Deep Dive into LLMs like ChatGPT
Step 1 — Pretraining Data (Internet)
- Training on large-scale text data produces a base model.
Step 2 — Tokenization
- Raw text is converted into symbols — we call them tokens.
- tiktokenizer can be used to test how many tokens a given piece of text would be divided into for a specific model.
Step 3 — Neural Network Training
- Inference: generating new data from the model.
- What is the relationship between model parameters and tokens?
- Regurgitation: excessive memorization can cause token predictions to deviate from the original material — how can this be mitigated?
- Pretraining data for large models usually has a cutoff date, so it doesn’t include the most recent information.
- When you only have a base model and want to create an LLM assistant, you can give the model a defined identity and example responses as part of the prompt.
Step 4 — Post-Training
- Turn the LLM into an assistant.
- Post-training data: conversation datasets.
- Key focus areas: hallucinations, tool use, knowledge/working memory.
How to Reduce AI Hallucinations:
Question Reconstruction Method: Convert existing articles into question–answer pairs. Compare the model’s answers with correct ones.
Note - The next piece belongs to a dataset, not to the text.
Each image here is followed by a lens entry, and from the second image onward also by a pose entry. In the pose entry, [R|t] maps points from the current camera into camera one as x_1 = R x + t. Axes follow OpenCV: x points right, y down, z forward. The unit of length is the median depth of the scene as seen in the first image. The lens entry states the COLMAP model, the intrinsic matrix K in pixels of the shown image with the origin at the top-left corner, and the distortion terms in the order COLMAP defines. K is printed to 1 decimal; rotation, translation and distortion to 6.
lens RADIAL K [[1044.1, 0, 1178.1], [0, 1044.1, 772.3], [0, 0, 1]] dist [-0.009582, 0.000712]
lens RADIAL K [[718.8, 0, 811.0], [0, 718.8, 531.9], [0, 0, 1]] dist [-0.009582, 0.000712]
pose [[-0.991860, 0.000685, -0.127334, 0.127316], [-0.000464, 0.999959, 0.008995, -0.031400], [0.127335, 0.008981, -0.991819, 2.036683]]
If the model answers incorrectly or shows high uncertainty, add an example in the training data such as “Sorry, I don’t know” for that question.
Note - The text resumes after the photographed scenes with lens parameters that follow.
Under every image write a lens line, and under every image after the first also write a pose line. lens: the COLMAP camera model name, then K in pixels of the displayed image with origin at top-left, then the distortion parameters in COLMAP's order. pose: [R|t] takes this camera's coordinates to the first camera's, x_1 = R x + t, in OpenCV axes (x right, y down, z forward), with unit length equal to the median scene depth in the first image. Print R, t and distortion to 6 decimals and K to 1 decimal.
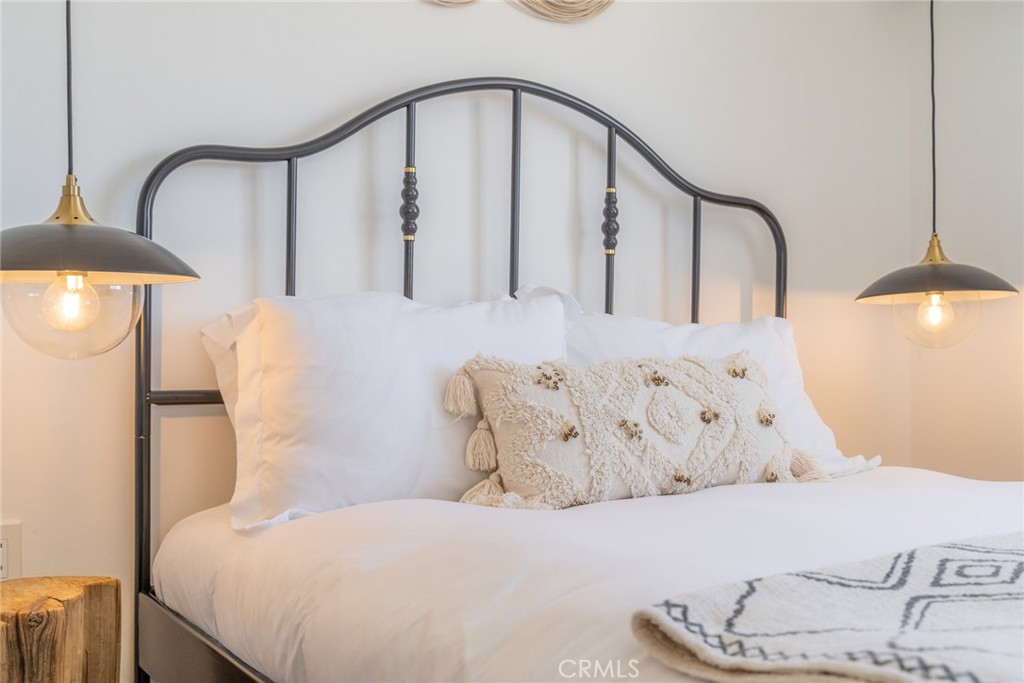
lens RADIAL K [[1187.1, 0, 512.0], [0, 1187.1, 341.5], [0, 0, 1]] dist [-0.006507, -0.012942]
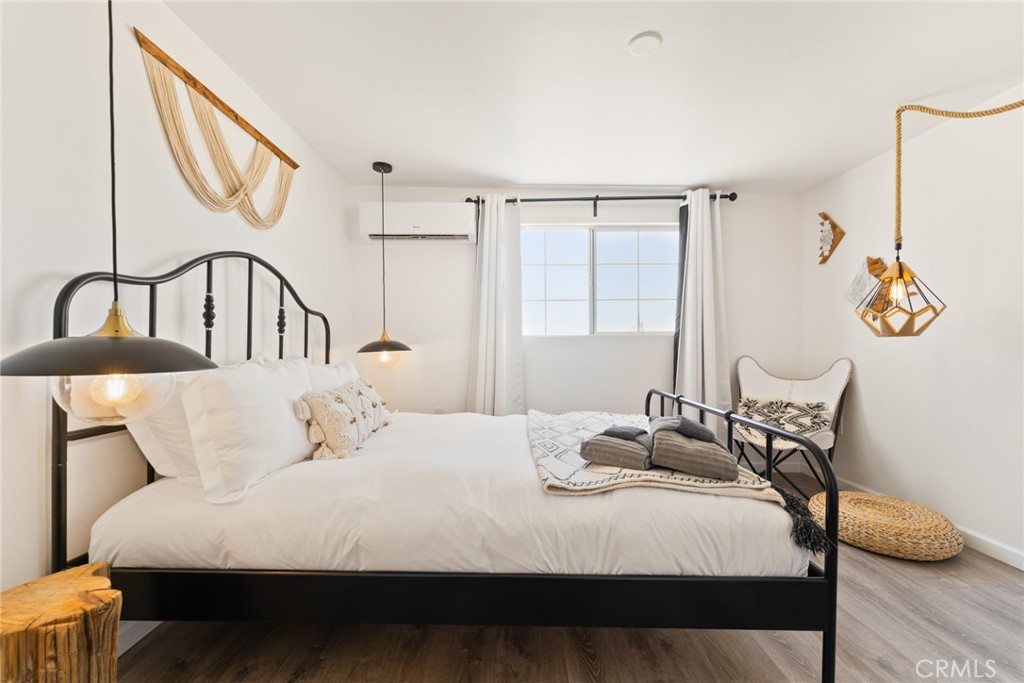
lens RADIAL K [[417.7, 0, 513.1], [0, 417.7, 345.0], [0, 0, 1]] dist [0.001550, -0.000022]
pose [[0.524802, 0.001917, 0.851222, -0.456237], [-0.004847, 0.999988, 0.000736, -0.071848], [-0.851211, -0.004513, 0.524805, 0.241256]]
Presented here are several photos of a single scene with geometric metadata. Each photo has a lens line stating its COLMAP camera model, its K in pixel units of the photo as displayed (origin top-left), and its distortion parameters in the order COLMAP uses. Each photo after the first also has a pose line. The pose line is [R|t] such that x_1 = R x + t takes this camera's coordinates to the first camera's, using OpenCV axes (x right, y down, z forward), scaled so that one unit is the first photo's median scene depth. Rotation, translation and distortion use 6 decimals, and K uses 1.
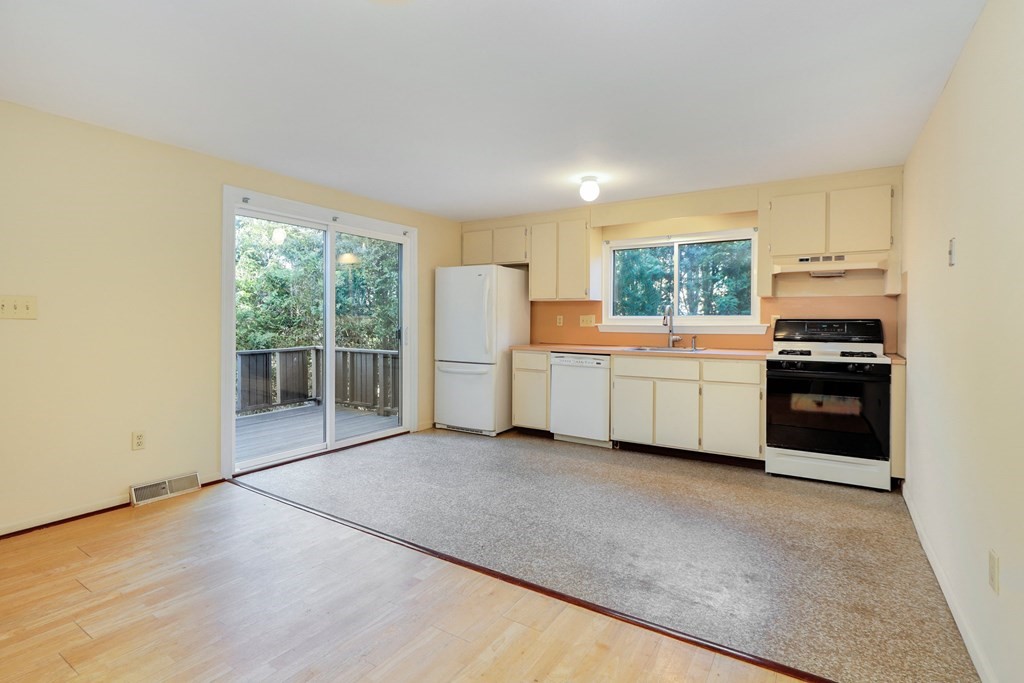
lens RADIAL K [[492.1, 0, 516.2], [0, 492.1, 323.3], [0, 0, 1]] dist [-0.005509, 0.000220]
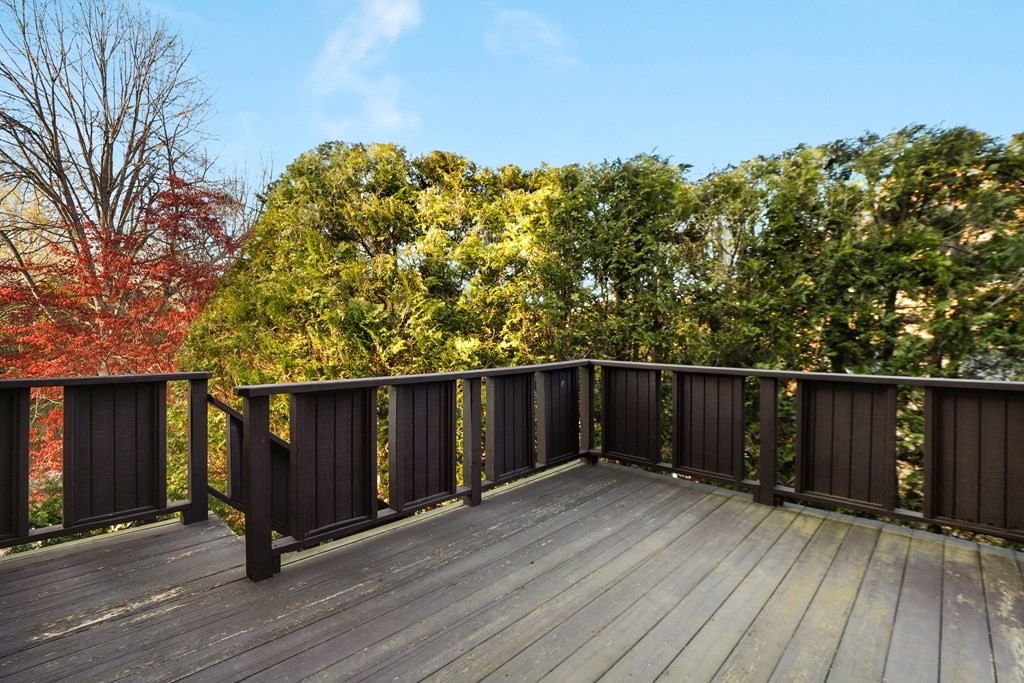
lens RADIAL K [[476.3, 0, 527.0], [0, 476.3, 335.5], [0, 0, 1]] dist [-0.001392, 0.000041]
pose [[0.987356, -0.000785, -0.158517, -0.740622], [0.001180, 0.999996, 0.002399, 0.031478], [0.158515, -0.002556, 0.987353, 0.842368]]
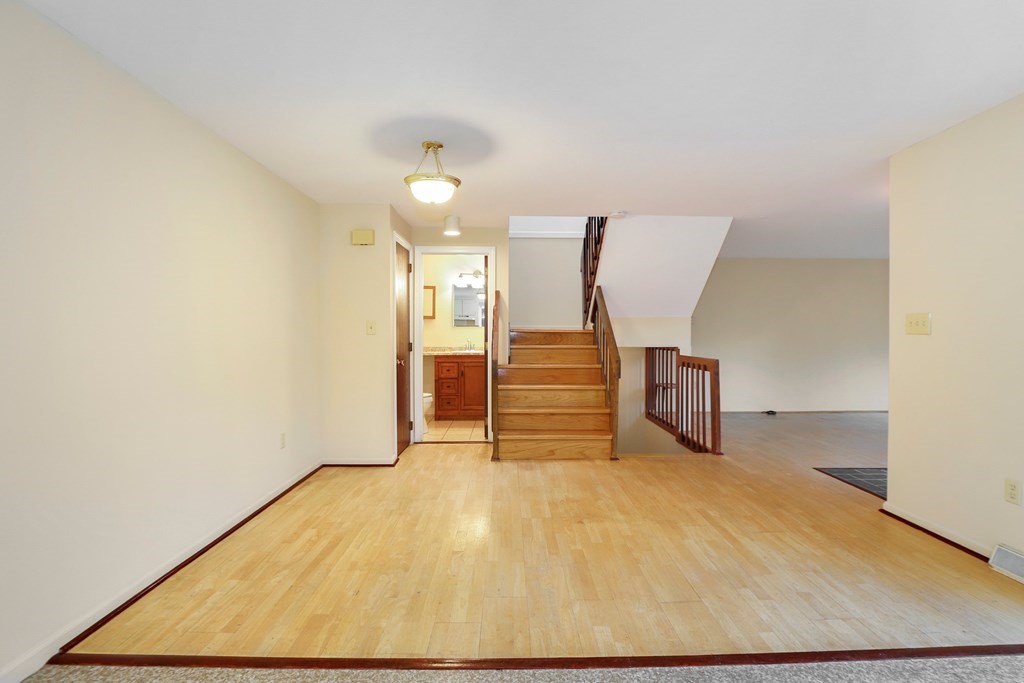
lens RADIAL K [[487.6, 0, 514.2], [0, 487.6, 339.0], [0, 0, 1]] dist [-0.027158, 0.001605]
pose [[-0.836773, -0.001322, -0.547549, 0.223184], [-0.007371, 0.999934, 0.008850, -0.001300], [0.547501, 0.011441, -0.836727, 0.902996]]
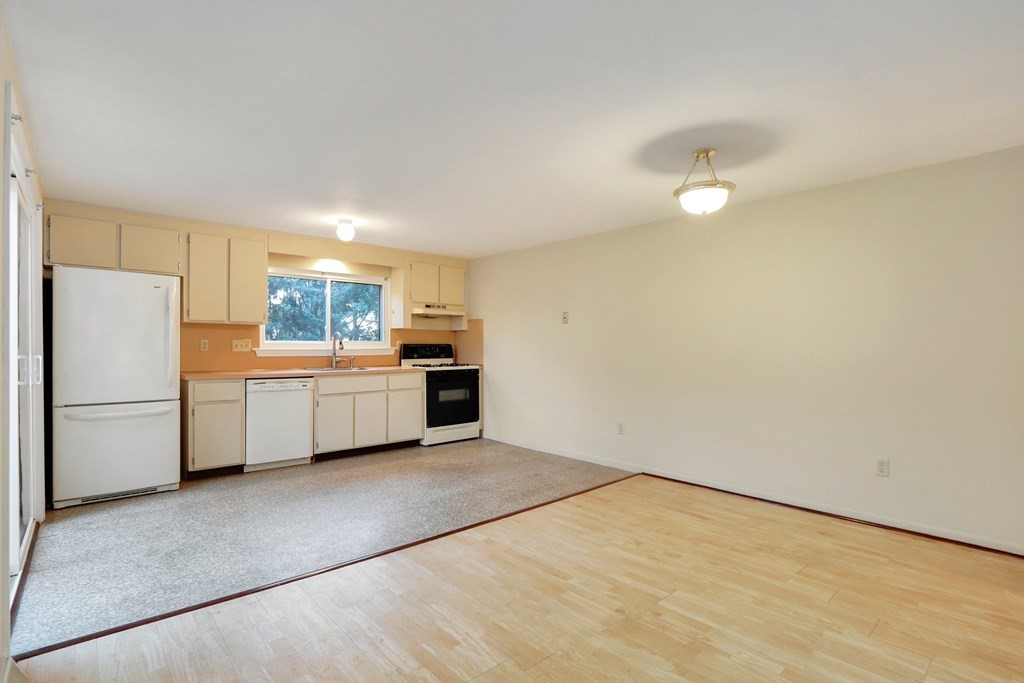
lens RADIAL K [[488.1, 0, 512.7], [0, 488.1, 348.5], [0, 0, 1]] dist [-0.016607, 0.000522]
pose [[0.270620, -0.010308, 0.962631, -0.804913], [0.003126, 0.999947, 0.009829, -0.008731], [-0.962681, 0.000349, 0.270638, 0.312274]]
Allow the Model to Perform Web Searches: Add “use the web search to make sure” at the end of your prompt — this encourages the model to include verified information sources in its response.
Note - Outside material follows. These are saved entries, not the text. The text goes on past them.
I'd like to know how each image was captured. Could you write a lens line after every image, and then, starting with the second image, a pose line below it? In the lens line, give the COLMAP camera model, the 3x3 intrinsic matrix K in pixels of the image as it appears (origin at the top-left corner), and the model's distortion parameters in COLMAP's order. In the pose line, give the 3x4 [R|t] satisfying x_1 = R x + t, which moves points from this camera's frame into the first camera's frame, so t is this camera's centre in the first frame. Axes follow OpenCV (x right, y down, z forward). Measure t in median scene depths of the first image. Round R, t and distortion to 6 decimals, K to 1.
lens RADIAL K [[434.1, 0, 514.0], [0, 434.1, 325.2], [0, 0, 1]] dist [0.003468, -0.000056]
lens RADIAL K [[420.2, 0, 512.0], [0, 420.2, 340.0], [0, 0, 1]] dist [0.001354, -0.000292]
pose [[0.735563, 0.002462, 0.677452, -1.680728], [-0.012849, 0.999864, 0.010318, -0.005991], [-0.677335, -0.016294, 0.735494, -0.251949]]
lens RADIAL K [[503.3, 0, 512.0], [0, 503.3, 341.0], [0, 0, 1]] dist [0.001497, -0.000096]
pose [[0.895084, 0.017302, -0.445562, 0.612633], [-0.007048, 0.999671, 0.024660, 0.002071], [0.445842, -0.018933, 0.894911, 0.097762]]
Provide Context Directly: Compared to relying on the model’s memory, directly embedding contextual information into the prompt greatly improves accuracy and quality.
“Rereading always leads to a better summary” — this is the underlying philosophy at work.
Let the Model Use Code for Computation: When your prompt involves arithmetic or precise numerical results, asking AI to “mentally calculate” often leads to errors. Instead, let it use tools it excels at — add “use code” to the prompt. For example, since models are bad at counting letters, adding “use code” allows it to solve the problem via Python or other scripting logic. Models can’t see characters, only tokens, and are poor at counting. For instance, in the word raspberry, how many “r”s are there? Many models only count 2, while the correct answer is 3. Some models even store such answers via hard-coded data. → Models need tokens to think.
Step 5 — Reinforcement Learning
- After post-training, a Supervised Fine-Tuning Model (SFT) is produced. Reinforcement learning is then applied to this model.
- After this stage, we obtain a Reinforcement Learning Model.
- DeepSeek-R1: In its research paper, the team showed that reinforcement learning improves response accuracy by encouraging models to “think longer.” Multi-angle and multi-step reasoning enhances output quality.
- The so-called reasoning models are essentially reinforcement learning models.
- If you are concerned about data security, you can use AI hosting platforms like together.ai to safely test and compare various large models.
- AlphaGo Analogy:
- Supervised learning is like imitating the strongest player — performance improves steadily but eventually plateaus.
- Reinforcement learning, on the other hand, can keep improving indefinitely through self-play.
Reinforcement Learning from Human Feedback (RLHF)
- What’s the difference between RL and RLHF? Are their reward mechanisms the same?
- RLHF is better suited for tasks without a single correct answer, such as judging whether a joke is funny — i.e., creative behavior beyond math or code.
- Base models can be thought of as hyperbolic models — there are many foundational variations.
- To run locally, you can use LM Studio.